WHAT THE TASK ASKS
Report every line below that holds the word "reset".

LISTED RECORDS

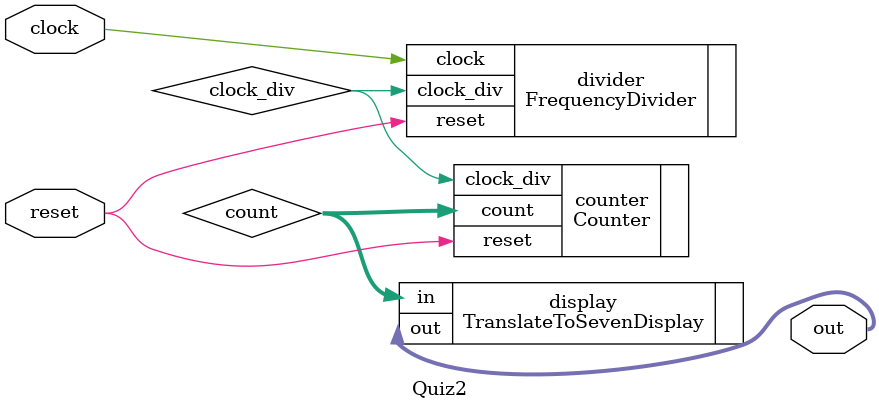
<source format=v>

module Quiz2(clock, reset, out);
	
	input clock;    		// MAX10_CLK1_50
	input reset;    		// SW0
	output [6:0] out;    // HEX06 ~ HEX00
	
	wire clock_div;
	wire [2:0] count;
	
	
	FrequencyDivider			divider(.clock(clock), .reset(reset), .clock_div(clock_div));
	Counter						counter(.clock_div(clock_div), .reset(reset), .count(count));
	TranslateToSevenDisplay	display(.in(count), .out(out));

endmodule

</source>
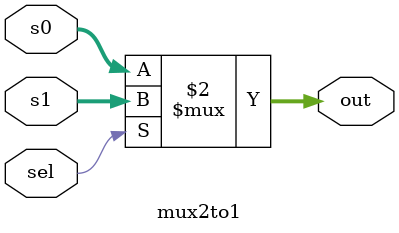
<source format=v>
module mux2to1 #(parameter size = 32)
(
input signed [size-1:0]s0,
input signed [size-1:0]s1,
input sel,
output signed [size-1:0]out);

assign out = (sel == 0)?s0:s1;

endmodule
</source>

TASK RESPONSE
module Quiz2(clock, reset, out);
	input reset;    		// SW0
	FrequencyDivider			divider(.clock(clock), .reset(reset), .clock_div(clock_div));
	Counter						counter(.clock_div(clock_div), .reset(reset), .count(count));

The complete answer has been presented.